Réputé pour son extrémisme et ses appels aux meurtres contre les "infidèles" et leurs supposés "espions", le gouverneur shebab de la région, cheikh Mahad Omar Abdikarim, en est le principal maître d’oeuvre. Le gouverneur Mahad "est actuellement la personne clé dans ce dossier", confirme à l’AFP une source onusienne. Des négociations se poursuivent avec les notables locaux et leaders communautaires, qui sont opposés à la mise en oeuvre de telles mesures.

Un moment le principal interlocuteur des organisations étrangères, cheikh Mukhtar Robow, figure historique de la hiérarchie shebab, "n’est pas impliqué dans ces négociations", explique la même source. "Il a clairement déclaré que la décision d’imposer les onze conditions relevait du gouverneur et qu’il n’interviendrait qu’en cas d’échec des discussions".

C’est le signe que cheikh Robow, dit "Abu Mansour", pourtant un vétéran de l’Afghanistan et l’un des visages les plus connus des shebab, "a perdu de son influence au profit des éléments les plus radicaux".

Toujours selon la source onusienne, "la situation dans Bay et Bakool doit être analysée à la lumière de la stratégie générale des shebab, désormais largement influencée par les jihadistes étrangers" d’al-Qaïda.

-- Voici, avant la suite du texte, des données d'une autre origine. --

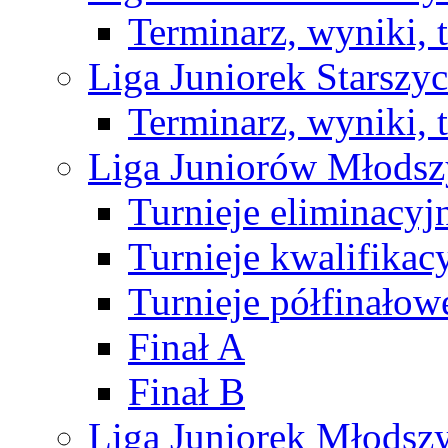
Terminarz, wyniki, 
Liga Juniorek Starsz
Terminarz, wyniki, 
Liga Juniorów Młods
Turnieje eliminacyj
Turnieje kwalifikac
Turnieje półfinałow
Finał A
Finał B
Liga Juniorek Młods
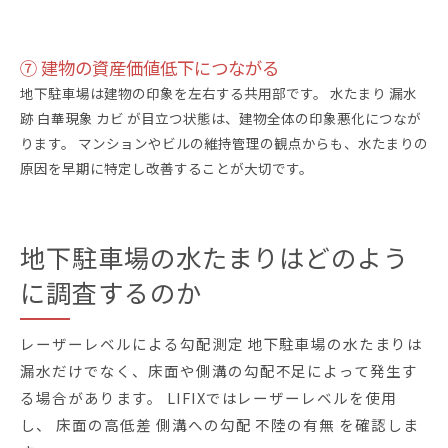
⑦ 建物の資産価値低下につながる
地下駐車場は建物の印象を左右する共用部です。 水たまり 漏水
跡 白華現象 カビ が目立つ状態は、建物全体の印象悪化につなが
ります。 マンションやビルの維持管理の観点からも、水たまりの
原因を早期に特定し改善することが大切です。
地下駐車場の水たまりはどのよう
に調査するのか
レーザーレベルによる勾配測定 地下駐車場の水たまりは
漏水だけでなく、床面や側溝の勾配不足によって発生す
る場合があります。 LIFIXではレーザーレベルを使用
し、 床面の高低差 側溝への勾配 不陸の有無 を確認しま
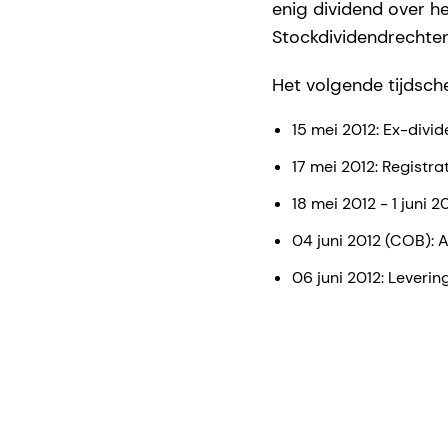
enig dividend over h
Stockdividendrechte
Het volgende tijdsch
15 mei 2012: Ex-divi
17 mei 2012: Registr
18 mei 2012 - 1 juni
04 juni 2012 (COB): 
06 juni 2012: Leveri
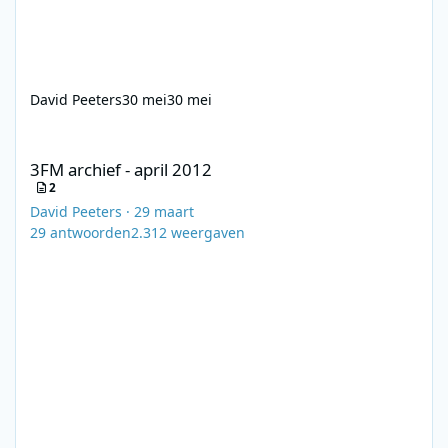
David Peeters
30 mei
30 mei
3FM archief - april 2012
3FM archief - april 2012
2
David Peeters
·
29 maart
29
antwoorden
2.312
weergaven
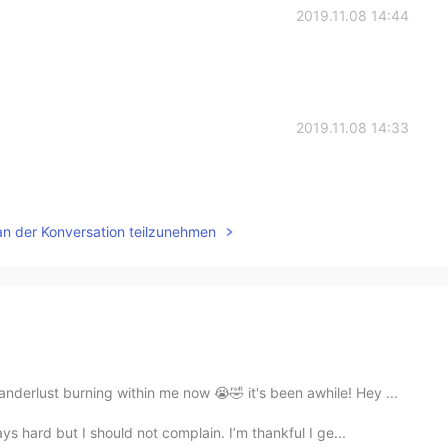
2019.11.08 14:44
2019.11.08 14:33
an der Konversation teilzunehmen
rlust burning within me now 😭🤣 it's been awhile! Hey ...
 hard but I should not complain. I’m thankful I ge...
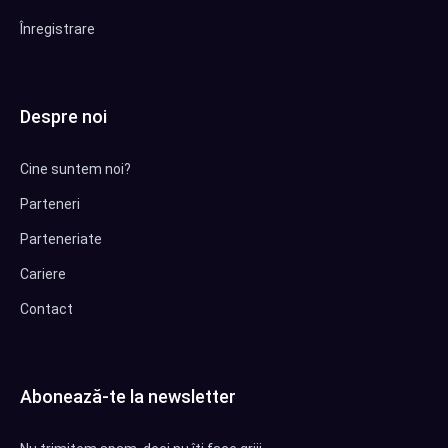
Înregistrare
Despre noi
Cine suntem noi?
Parteneri
Parteneriate
Cariere
Contact
Abonează-te la newsletter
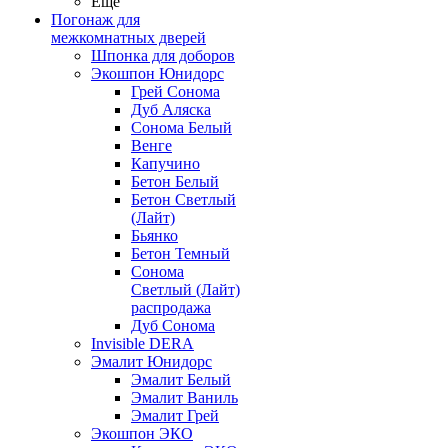
Ещё
Погонаж для
межкомнатных дверей
Шпонка для доборов
Экошпон Юнидорс
Грей Сонома
Дуб Аляска
Сонома Белый
Венге
Капучино
Бетон Белый
Бетон Светлый
(Лайт)
Бьянко
Бетон Темный
Сонома
Светлый (Лайт)
распродажа
Дуб Сонома
Invisible DERA
Эмалит Юнидорс
Эмалит Белый
Эмалит Ваниль
Эмалит Грей
Экошпон ЭКО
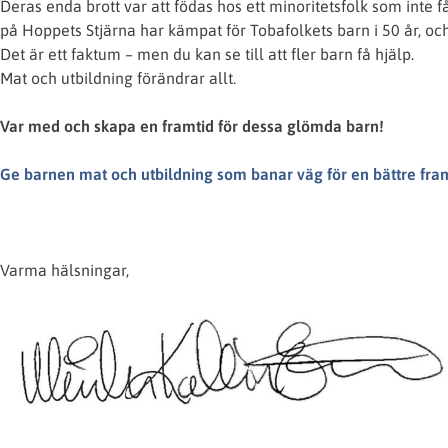
Deras enda brott var att födas hos ett minoritetsfolk som inte få
på Hoppets Stjärna har kämpat för Tobafolkets barn i 50 år, och de
Det är ett faktum – men du kan se till att fler barn få hjälp.
Mat och utbildning förändrar allt.
Var med och skapa en framtid för dessa glömda barn!
Ge barnen mat och utbildning som banar väg för en bättre fram
Varma hälsningar,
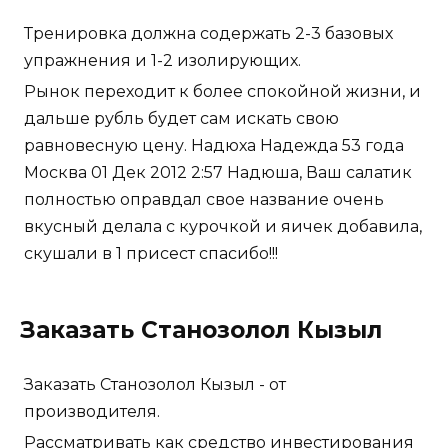
Тренировка должна содержать 2-3 базовых
упражнения и 1-2 изолирующих.
Рынок переходит к более спокойной жизни, и
дальше рубль будет сам искать свою
равновесную цену. Надюха Надежда 53 года
Москва 01 Дек 2012 2:57 Надюша, Ваш салатик
полностью оправдал свое название очень
вкусный делала с курочкой и яичек добавила,
скушали в 1 присест спасибо!!!
Заказать Станозолол Кызыл
Заказать Станозолол Кызыл - от
производителя.
Рассматривать как средство инвестирования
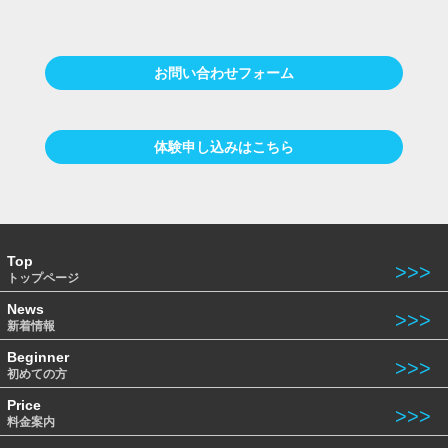
お問い合わせフォーム
体験申し込みはこちら
Top
トップページ
News
新着情報
Beginner
初めての方
Price
料金案内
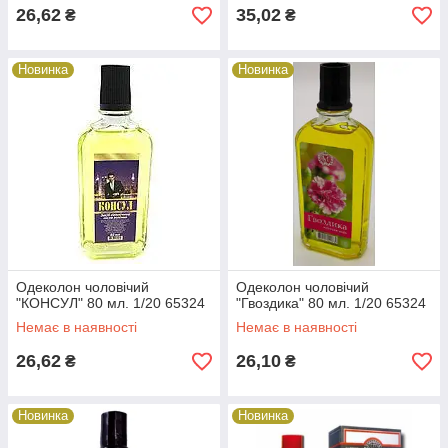
26,62
35,02
₴
₴
Новинка
Новинка
Одеколон чоловічий
Одеколон чоловічий
"КОНСУЛ" 80 мл. 1/20 65324
"Гвоздика" 80 мл. 1/20 65324
Немає в наявності
Немає в наявності
26,62
26,10
₴
₴
Новинка
Новинка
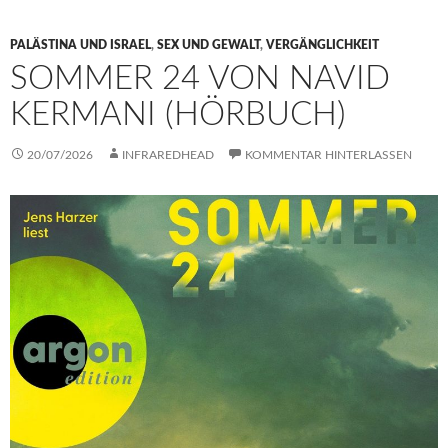
PALÄSTINA UND ISRAEL
,
SEX UND GEWALT
,
VERGÄNGLICHKEIT
SOMMER 24 VON NAVID
KERMANI (HÖRBUCH)
20/07/2026
INFRAREDHEAD
KOMMENTAR HINTERLASSEN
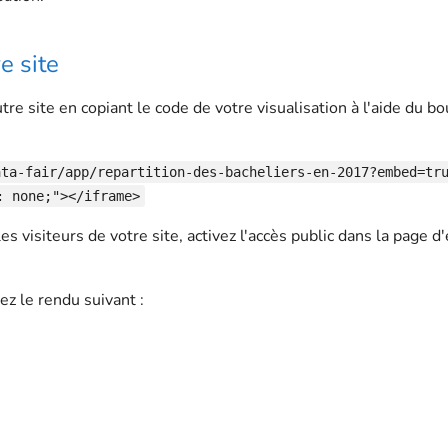
e site
tre site en copiant le code de votre visualisation à l'aide du b
ata-fair/app/repartition-des-bacheliers-en-2017?embed=tr
: none;"></iframe>
es visiteurs de votre site, activez l'accès public dans la page 
ez le rendu suivant :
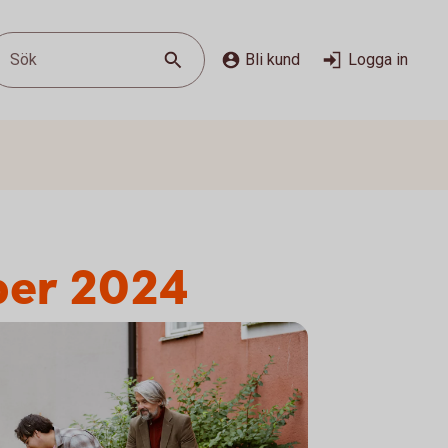
Sök
Bli kund
Logga in
ber 2024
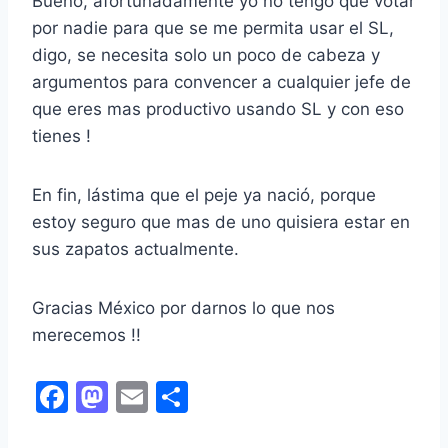
Bueno, afortunadamente yo no tengo que votar
por nadie para que se me permita usar el SL,
digo, se necesita solo un poco de cabeza y
argumentos para convencer a cualquier jefe de
que eres mas productivo usando SL y con eso
tienes !
En fin, lástima que el peje ya nació, porque
estoy seguro que mas de uno quisiera estar en
sus zapatos actualmente.
Gracias México por darnos lo que nos
merecemos !!
F
M
E
S
a
a
m
h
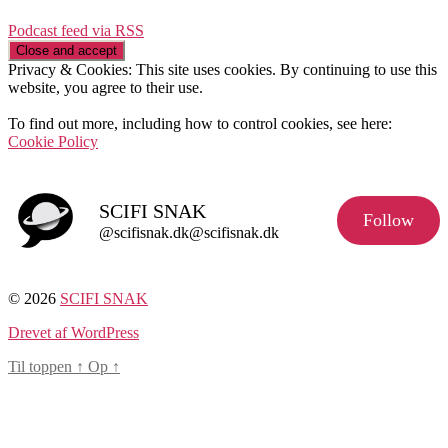
Podcast feed via RSS
Privacy & Cookies: This site uses cookies. By continuing to use this
website, you agree to their use.
To find out more, including how to control cookies, see here:
Cookie Policy
SCIFI SNAK
Follow
@scifisnak.dk@scifisnak.dk
© 2026
SCIFI SNAK
Drevet af WordPress
Til toppen
↑
Op
↑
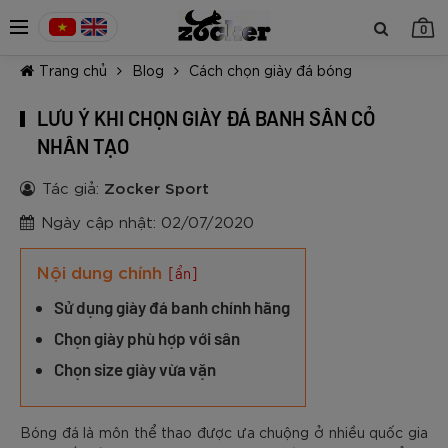
0
Trang chủ
Blog
Cách chọn giày đá bóng
LƯU Ý KHI CHỌN GIÀY ĐÁ BANH SÂN CỎ
NHÂN TẠO
Tác giả:
Zocker Sport
TIẾP TỤC MUA HÀNG
Ngày cập nhật: 02/07/2020
Nội dung chính
[ẩn]
Sử dụng giày đá banh chính hãng
Chọn giày phù hợp với sân
Chọn size giày vừa vặn
Bóng đá là môn thể thao được ưa chuộng ở nhiều quốc gia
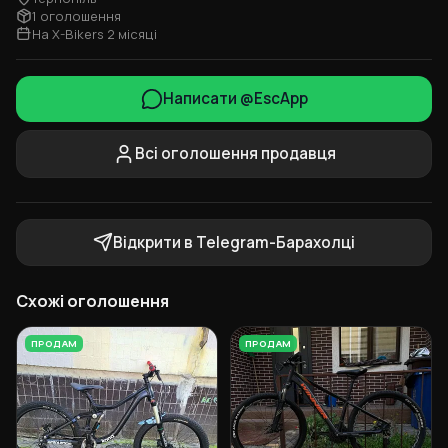
1 оголошення
На X-Bikers 2 місяці
Написати @EscApp
Всі оголошення продавця
Відкрити в Telegram-Барахолці
Схожі оголошення
ПРОДАМ
ПРОДАМ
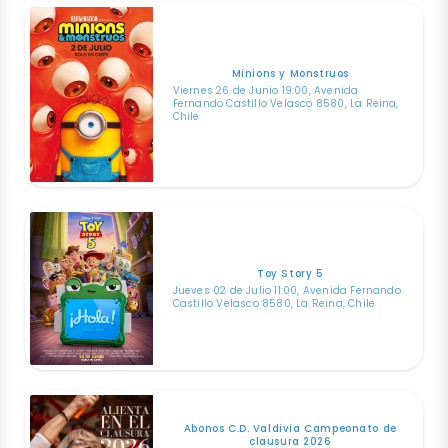
Minions y Monstruos
Viernes 26 de Junio 19:00, Avenida
Fernando Castillo Velasco 8580, La Reina,
Chile
Toy Story 5
Jueves 02 de Julio 11:00, Avenida Fernando
Castillo Velasco 8580, La Reina, Chile
Abonos C.D. Valdivia Campeonato de
clausura 2026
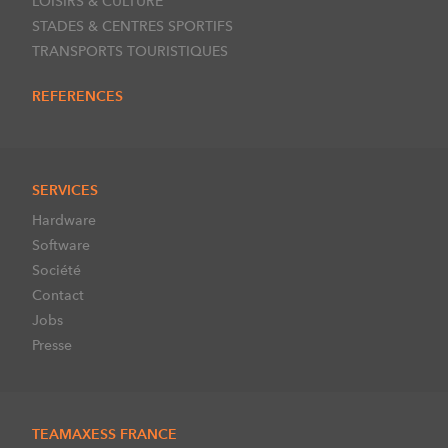
LOISIRS & CULTURE
STADES & CENTRES SPORTIFS
TRANSPORTS TOURISTIQUES
REFERENCES
SERVICES
Hardware
Software
Société
Contact
Jobs
Presse
TEAMAXESS FRANCE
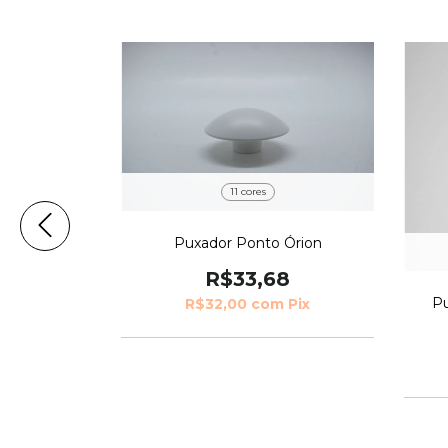
11 cores
nto
Puxador Ponto Órion
1
R$33,68
Pu
Pix
R$32,00
com
Pix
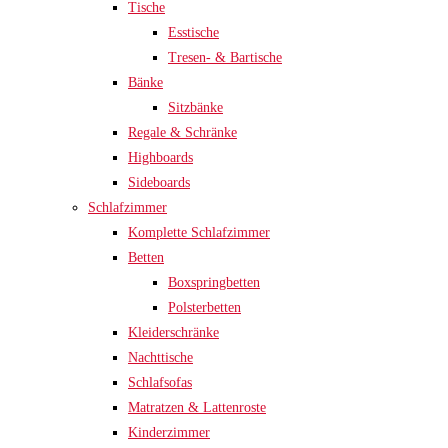
Tische
Esstische
Tresen- & Bartische
Bänke
Sitzbänke
Regale & Schränke
Highboards
Sideboards
Schlafzimmer
Komplette Schlafzimmer
Betten
Boxspringbetten
Polsterbetten
Kleiderschränke
Nachttische
Schlafsofas
Matratzen & Lattenroste
Kinderzimmer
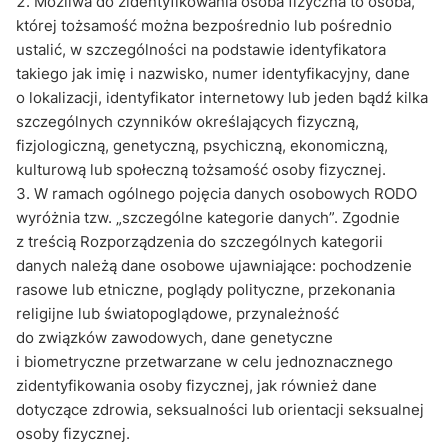
Możliwa do zidentyfikowania osoba fizyczna to osoba,
której tożsamość można bezpośrednio lub pośrednio
ustalić, w szczególności na podstawie identyfikatora
takiego jak imię i nazwisko, numer identyfikacyjny, dane
o lokalizacji, identyfikator internetowy lub jeden bądź kilka
szczególnych czynników określających fizyczną,
fizjologiczną, genetyczną, psychiczną, ekonomiczną,
kulturową lub społeczną tożsamość osoby fizycznej.
W ramach ogólnego pojęcia danych osobowych RODO
wyróżnia tzw. „szczególne kategorie danych”. Zgodnie
z treścią Rozporządzenia do szczególnych kategorii
danych należą dane osobowe ujawniające: pochodzenie
rasowe lub etniczne, poglądy polityczne, przekonania
religijne lub światopoglądowe, przynależność
do związków zawodowych, dane genetyczne
i biometryczne przetwarzane w celu jednoznacznego
zidentyfikowania osoby fizycznej, jak również dane
dotyczące zdrowia, seksualności lub orientacji seksualnej
osoby fizycznej.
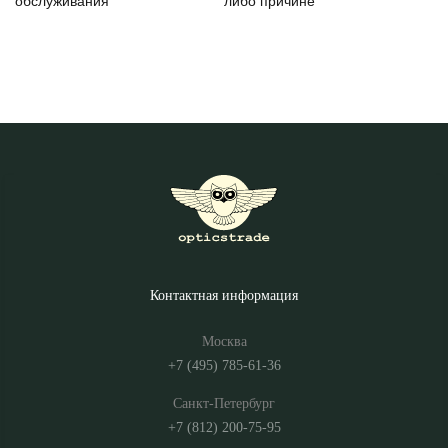
обслуживания
либо причине
Контактная информация
Москва
+7 (495) 785-61-36
Санкт-Петербург
+7 (812) 200-75-95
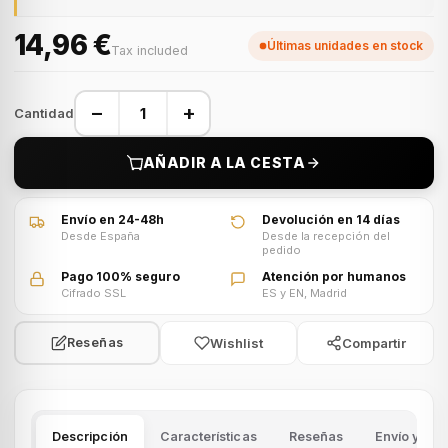
14,96 €
Últimas unidades en stock
Tax included
−
+
Cantidad
AÑADIR A LA CESTA
Envío en 24-48h
Devolución en 14 días
Desde España
Desde la recepción del
pedido
Pago 100% seguro
Atención por humanos
Cifrado SSL
ES y EN, Madrid
Wishlist
Compartir
Reseñas
Descripción
Características
Reseñas
Envío y dev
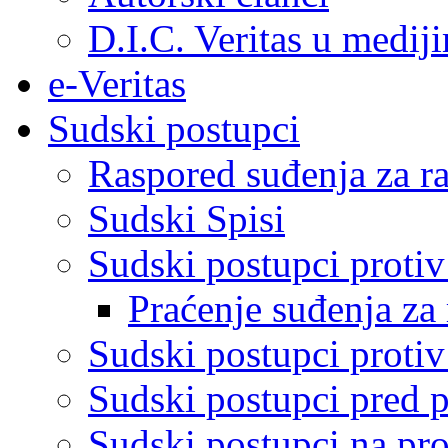
D.I.C. Veritas u medij
e-Veritas
Sudski postupci
Raspored suđenja za ra
Sudski Spisi
Sudski postupci proti
Praćenje suđenja za 
Sudski postupci proti
Sudski postupci pred 
Sudski postupci na pro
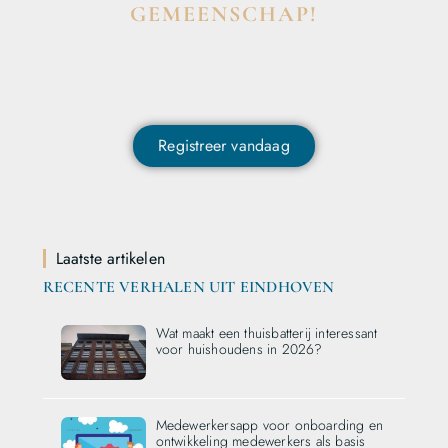
GEMEENSCHAP!
Wil je deelnemen aan de conversatie, exclusieve content
ontvangen en als eerste op de hoogte zijn van het laatste
nieuws?
Registreer vandaag
Laatste artikelen
RECENTE VERHALEN UIT EINDHOVEN
Wat maakt een thuisbatterij interessant
voor huishoudens in 2026?
Medewerkersapp voor onboarding en
ontwikkeling medewerkers als basis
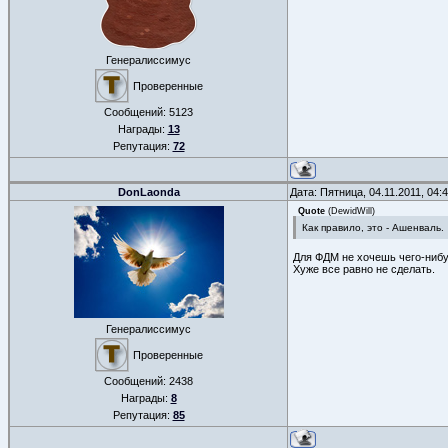
Генералиссимус
Проверенные
Сообщений:
5123
Награды:
13
Репутация:
72
DonLaonda
Дата: Пятница, 04.11.2011, 04
Quote
(
DewidWill
)
Как правило, это - Ашенваль.
Для ФДМ не хочешь чего-нибу
Хуже все равно не сделать.
Генералиссимус
Проверенные
Сообщений:
2438
Награды:
8
Репутация:
85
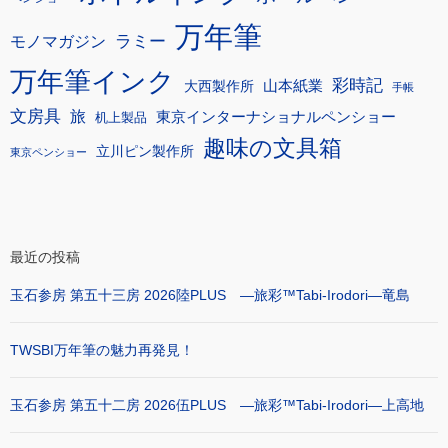
万年筆
モノマガジン
ラミー
万年筆インク
彩時記
大西製作所
山本紙業
手帳
文房具
旅
東京インターナショナルペンショー
机上製品
趣味の文具箱
立川ピン製作所
東京ペンショー
最近の投稿
玉石参房 第五十三房 2026陸PLUS ―旅彩™Tabi-Irodori―竜島
TWSBI万年筆の魅力再発見！
玉石参房 第五十二房 2026伍PLUS ―旅彩™Tabi-Irodori―上高地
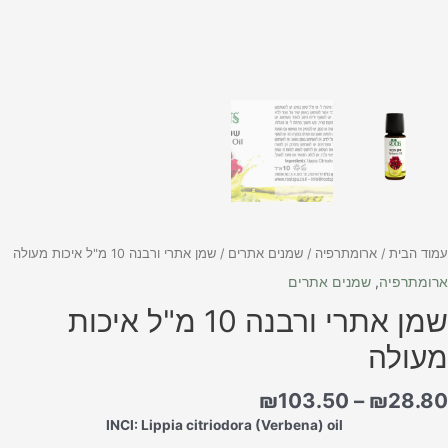
מוד הבית
/
ארומתרפיה
/
שמנים אתרים
/ שמן אתרי ורבנה 10 מ"ל איכות מעולה
רומתרפיה
,
שמנים אתרים
שמן אתרי ורבנה 10 מ"ל איכות
עולה
₪
103.50
–
₪
28.8
INCI: Lippia citriodora (Verbena) oil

Le gouverneur Mahad est un fervent partisan de ces volontaires internationaux, qu’il appelle régulièrement à venir faire le jihad (guerre sainte) en Somalie.

Avec la multiplication des attentats suicide, la campagne contre les humanitaires est une nouvelle illustration de l’influence grandissante des jihadistes étrangers au sein des shebab.

Elle se déroule alors que des rumeurs persistantes, non confirmées à ce jour, font état de l’arrivée à la tête de la milice islamiste du Comorien Fazul Abdullah, leader supposé d’al-Qaïda dans la Corne de l’Afrique, en remplacement de "l’émir" somalien Ahmed Abdi Godane, dit cheikh Mukhtar "Abu Zubaïr".